依頼内容 1. メコン河が毎年南シナ海に流し込む水のうち、農業に活用されているのは何パーセントだと原文は述べていますか？
依頼内容 2. 原文でメコン河下流域（LMB）にあたるとされている国をすべて挙げてください。

原文.
===============

こうした筋書きはそれほど荒唐無稽とは言えない。2001年までにメコン河下流域(LMB)にあたるラオス、タイ、カンボジア、ベトナムで400万ヘクタールをゆうに超える土地に灌漑が普及した。このうち48パーセントはベトナムのメコン・デルタ地帯で、同地帯は世界でも最も灌漑化が進んだ地域である。ここでは毎年1400万トン以上の米が生産され、ベトナム農業の発展に決定的な役割を果たしてきた。

東北タイの多くの地域でも灌漑化が進んでいる。しかし2国合わせるとメコン河下流域で最大面積を占めることになるラオスやカンボジアでは灌漑の普及しているところは比較的少なく、2001年で推定61万6342ヘクタールである。

ラオスとカンボジアが農業を国民の幸福と経済状態の向上に寄与させたいと考えていることは明らかである。ところが、この目的を阻害する大きな要因は、水、とりわけ乾季における水の確保である。

毎年メコン河によって推定47万5000立方キロメートルの水が南シナ海に流れ込んでいる。この驚くべき数字のたった4パーセントしか農業は活用していない。つまり、実のところカンボジアやラオスのようなところで農業をさらに拡大するに足る膨大な水資源が残されていることになるのである。

===============

提供情報.
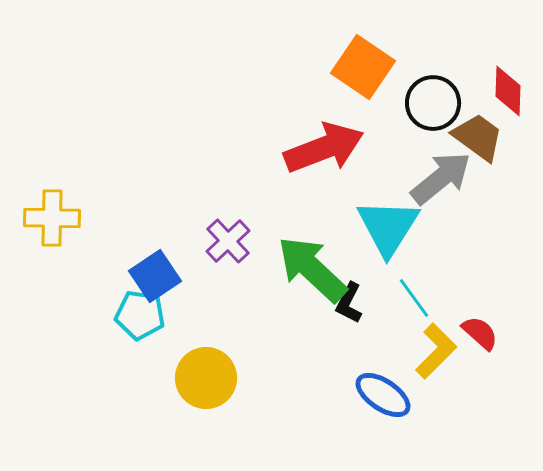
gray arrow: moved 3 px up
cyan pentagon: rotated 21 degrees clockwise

===============

想定解答 1. 4パーセントです。

想定解答 2. ラオス、タイ、カンボジア、ベトナム